Cisco, by many accounts, has not sold a significant number of the NuSpeed-based SN 5400 routers. (According to one industry source, Cisco has sold between 300 and 400 units each month; Cisco does not disclose sales figures for individual product lines.) What's especially hurt its prospects is that iSCSI, the IP protocol used to send block-level storage over Ethernet, has taken much longer to mature than was expected. Cisco has been one of the leaders of iSCSI's development since its inception (see Cisco Stalls on iSCSI).
Industry observers speculate that Cree and Jurgens are leaving now because the terms that required them to stay at Cisco for a certain period of time after the NuSpeed acquisition (a.k.a. "golden handcuffs") are expiring.
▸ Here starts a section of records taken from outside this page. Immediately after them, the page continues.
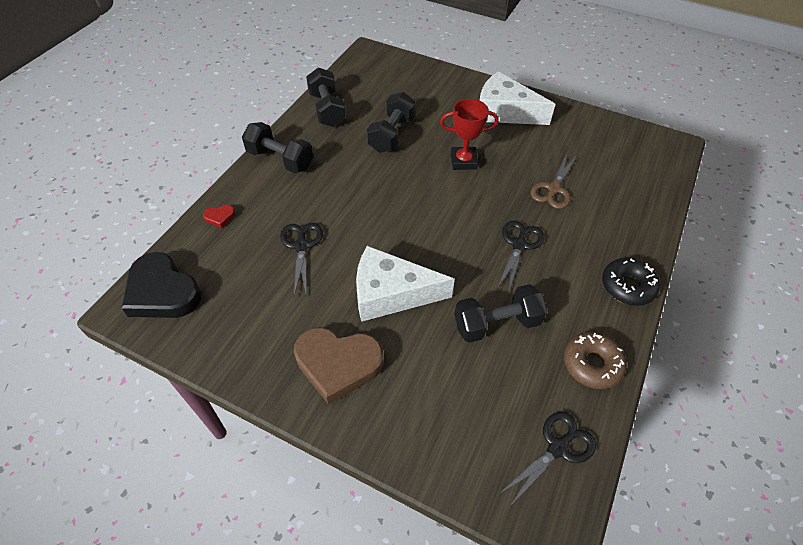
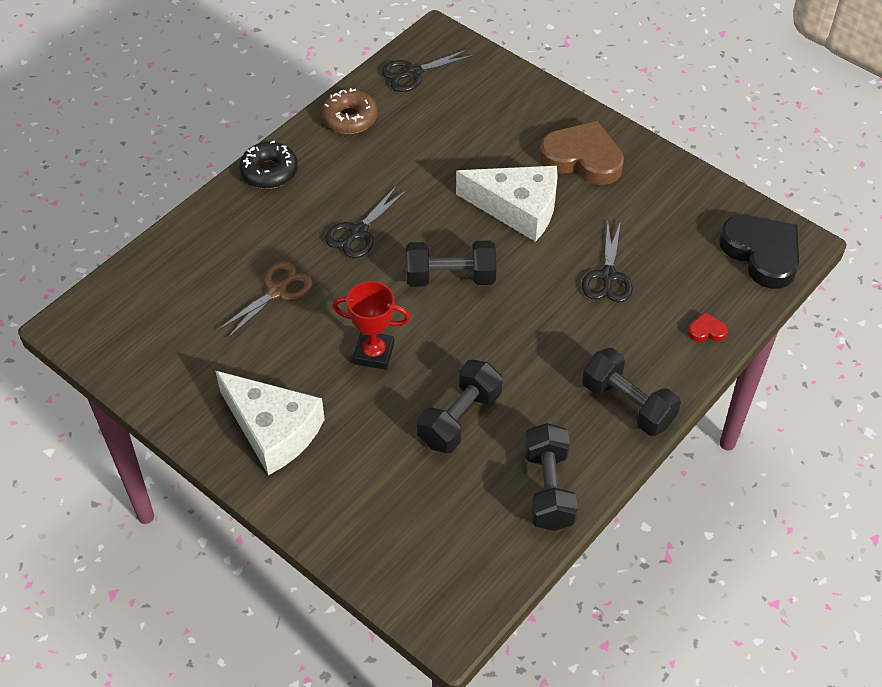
camera: 165 degrees left, 0 degrees up
(496, 323) = (421, 163): black dumbbell -> black dumbbell (450, 277)

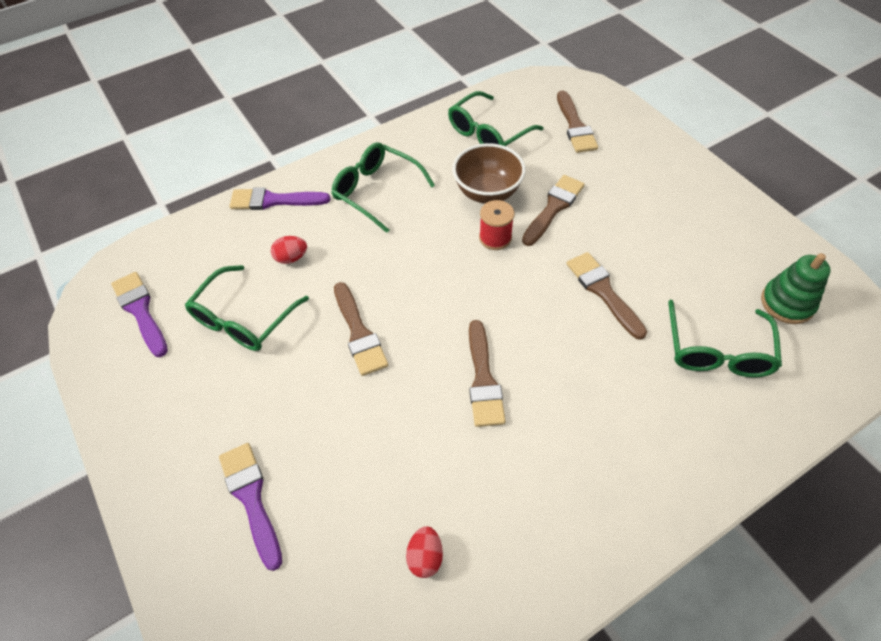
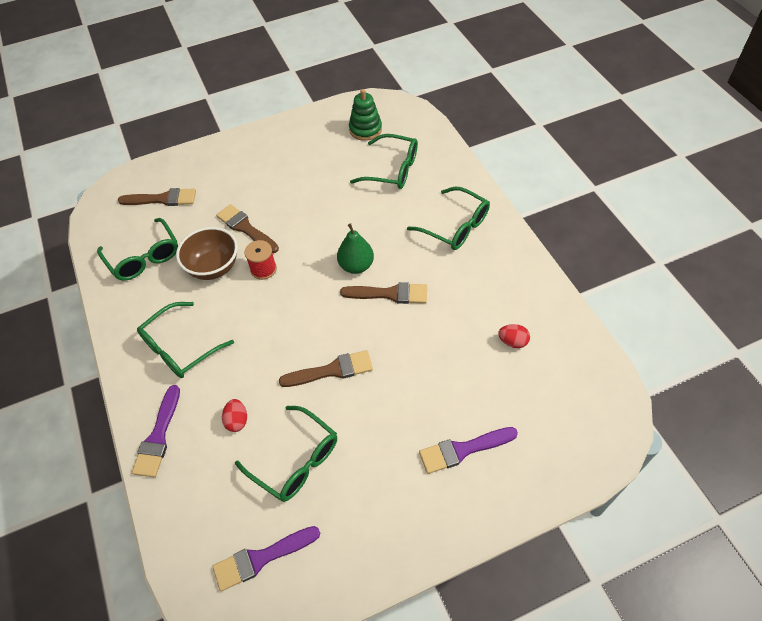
camera: 80 degrees left, 0 degrees up
(522, 333) = (356, 266): none -> green pear
(603, 291) = (332, 215): brown brush -> none
(630, 453) = (455, 226): none -> green glasses

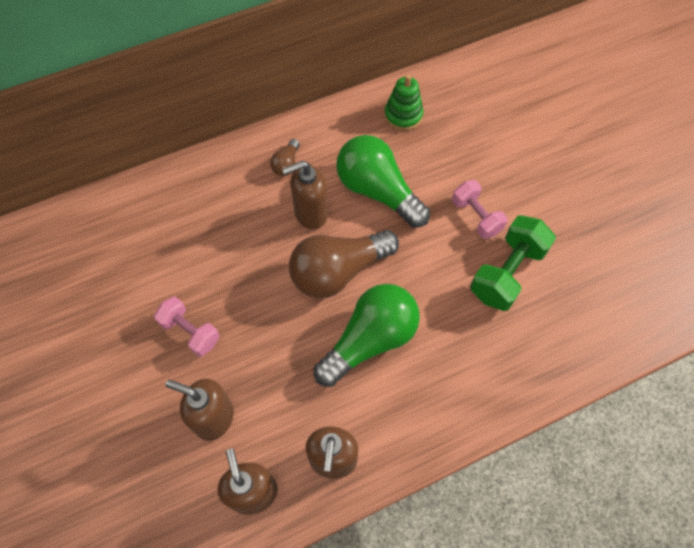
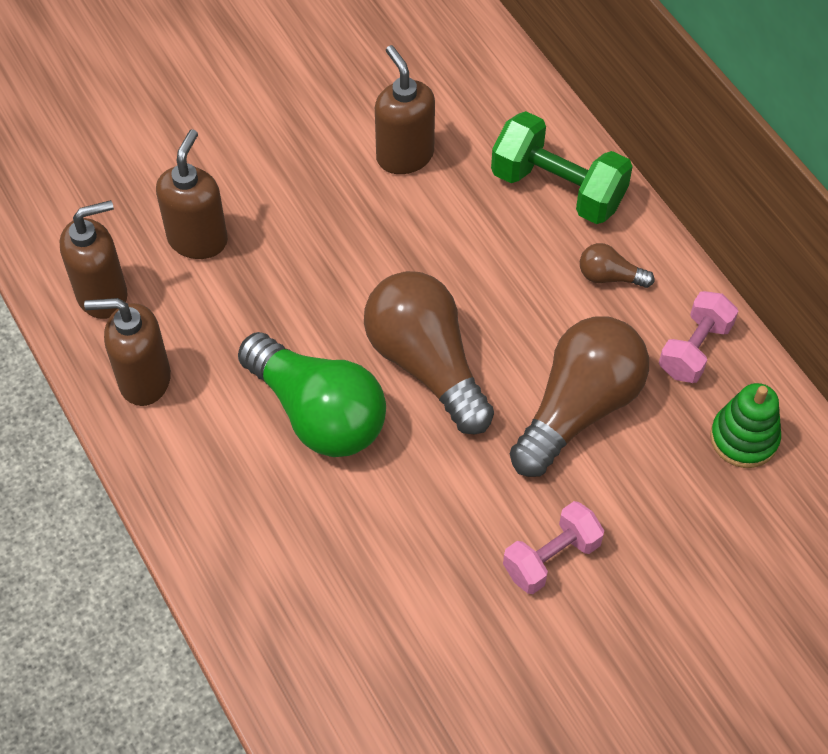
camera: 85 degrees right, 5 degrees down
(190, 332) = (316, 196): pink dumbbell -> pink dumbbell (694, 349)
(310, 214) = (523, 318): brown soap dispenser -> brown soap dispenser (404, 155)
(378, 191) = (579, 408): green light bulb -> brown light bulb
(507, 273) = (449, 605): green dumbbell -> green dumbbell (558, 189)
Cisco completed its acquisition of NuSpeed in September 2000.
More to the point, the NuSpeed crew may have felt abandoned by Cisco to some extent. Around the same time Cisco bought NuSpeed, it was initiating a new project: Andiamo Systems Inc., whose charter was to develop a killer Fibre Channel switch (see Ciscos Secret SAN Strategies Revealed, Cisco Owns Up to Andiamo, Cisco Buys Andiamo, Cisco's Creative Andiamo Options, and IBM Tells Cisco: 'Let's Go!').
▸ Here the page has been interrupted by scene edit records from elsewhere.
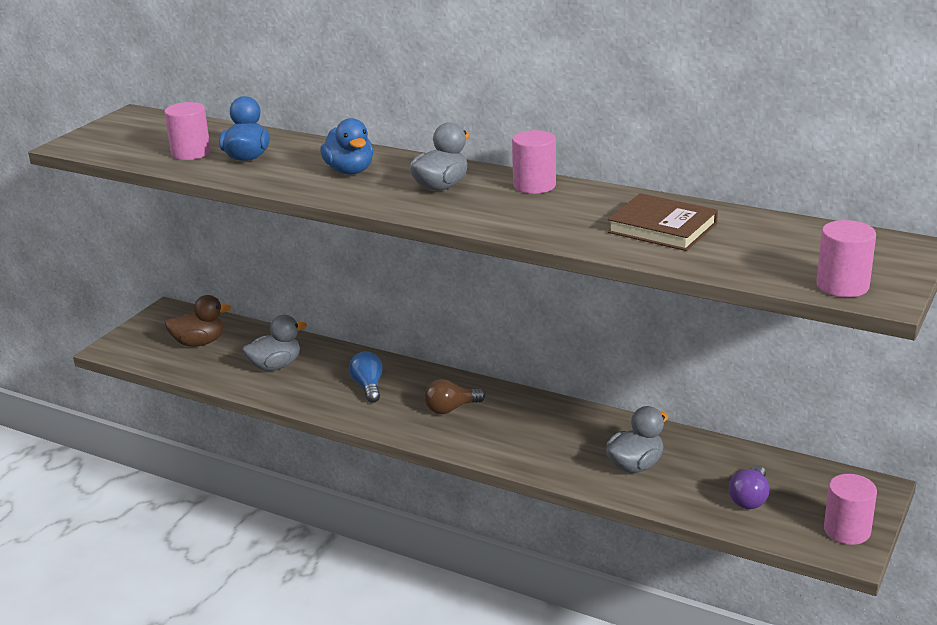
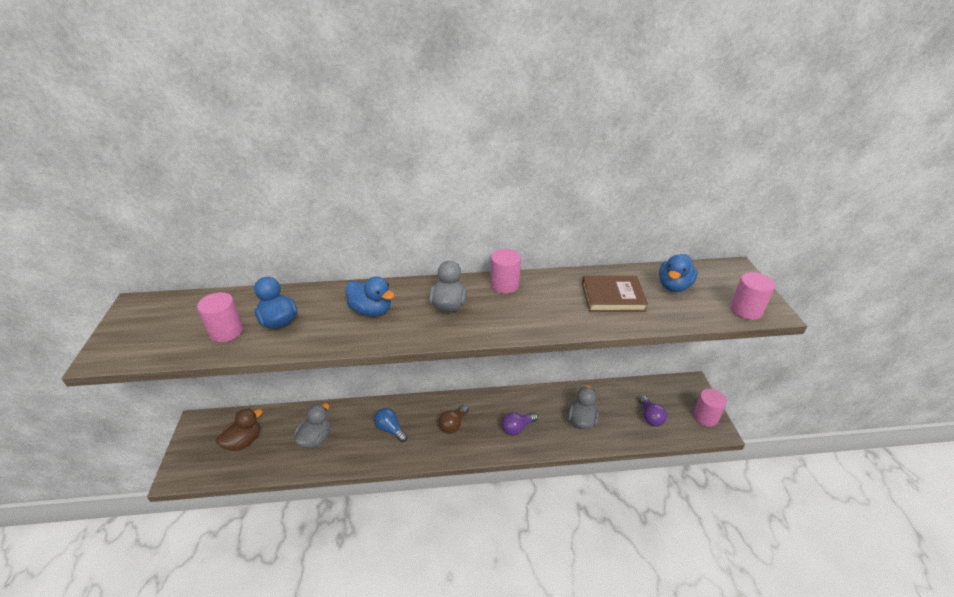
camera: 35 degrees left, 10 degrees up
(533, 441) = (517, 428): none -> purple light bulb
(771, 239) = (674, 286): none -> blue duck

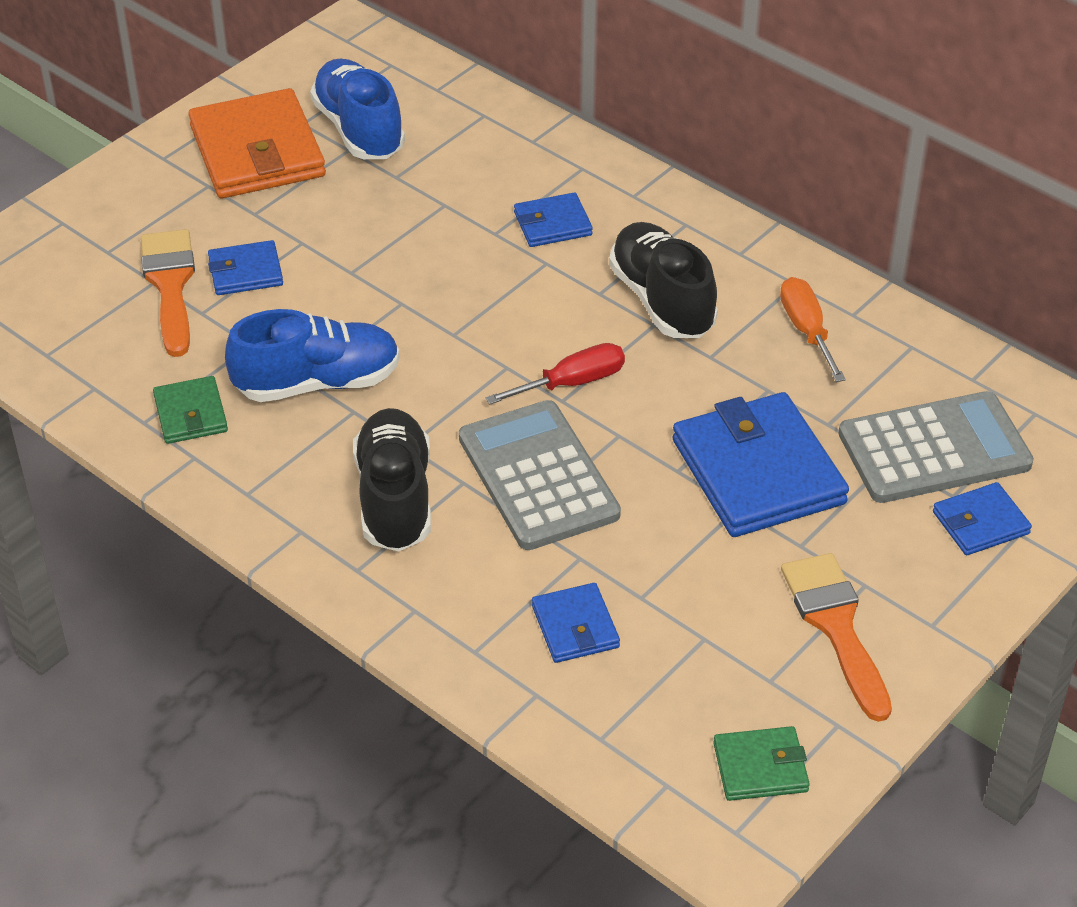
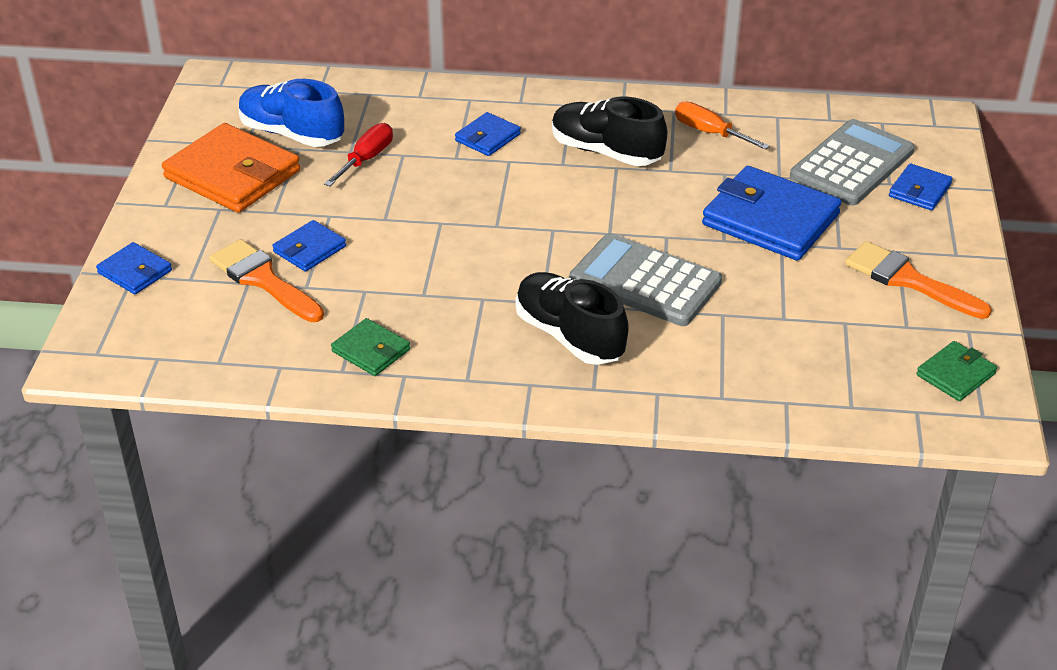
camera: 35 degrees left, 5 degrees down
(318, 382) = (438, 292): blue shoe -> none
(572, 383) = (604, 220): red screwdriver -> red screwdriver (366, 159)
(575, 626) = (765, 353): blue wallet -> blue wallet (135, 272)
"They sort of got orphaned, especially after Luca [Cafiero] took over the storage group," says an industry insider, who did not want to be named.
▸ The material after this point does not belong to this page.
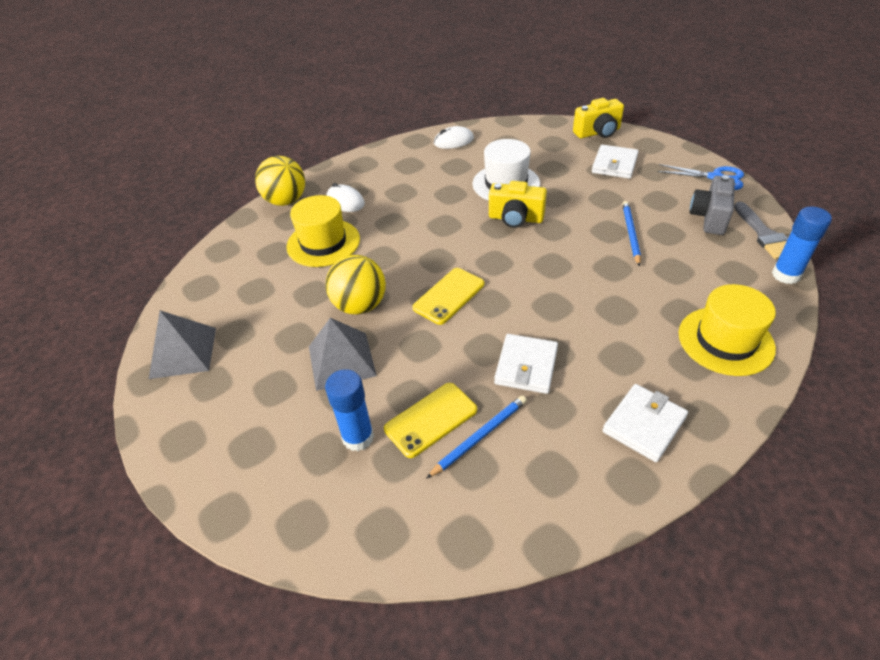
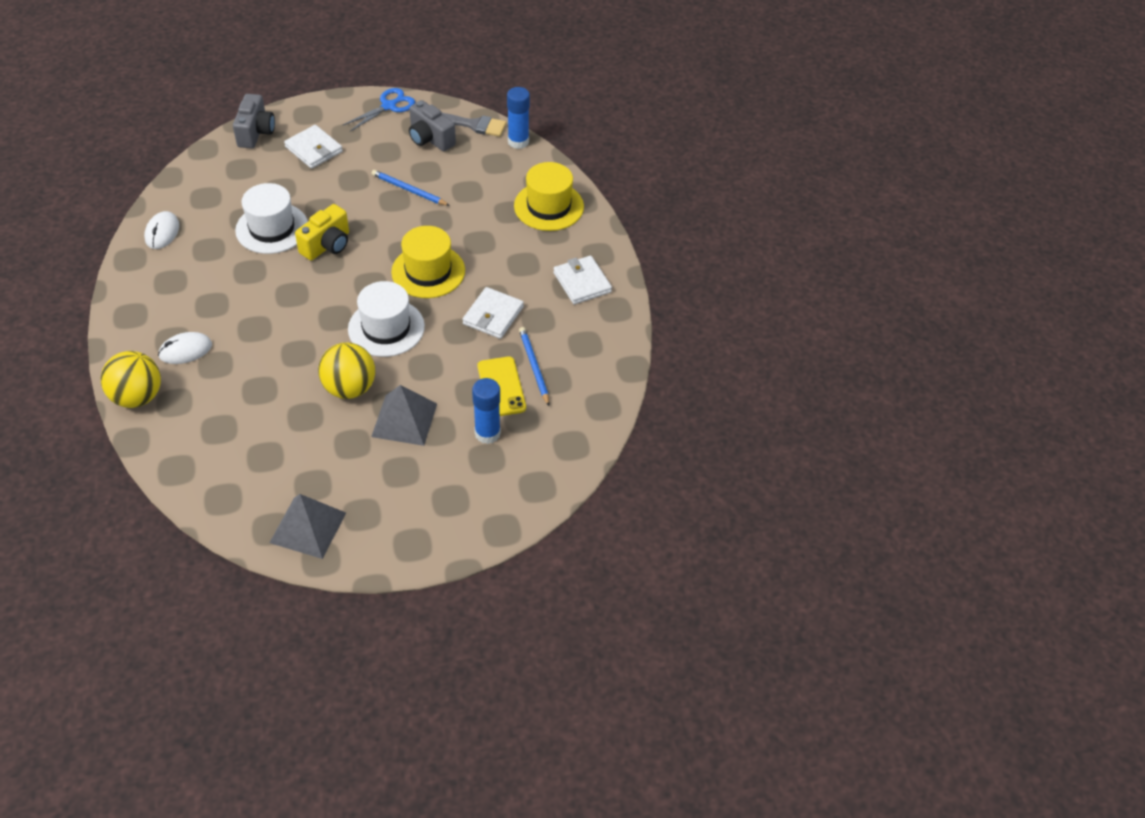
camera: 70 degrees left, 5 degrees up
(323, 243) = (238, 387): yellow hat -> yellow hat (428, 271)
(449, 296) = (386, 328): yellow phone -> white hat
(526, 366) = (493, 315): white wallet -> white wallet turned 75 degrees clockwise
(598, 132) = (256, 132): yellow camera -> grey camera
Another wrinkle in this saga -- although it is most likely unrelated to the NuSpeed founders' departure from Cisco -- is that last year, stakeholders of defunct networking startup NeoNetworks Inc. filed a lawsuit against Cisco, Cree, Jurgens, and others alleging that they stole technology and business relationships developed by NeoNetworks. Prior to starting NuSpeed, Cree was NeoNetworks' VP of marketing and Jurgens was its VP of business development. Rich Ostlund, a partner at Minneapolis law firm Anthony Ostlund & Baer, which is representing the plaintiffs, says the matter is pending and is in the discovery phase (see Cisco Sued Over NuSpeed).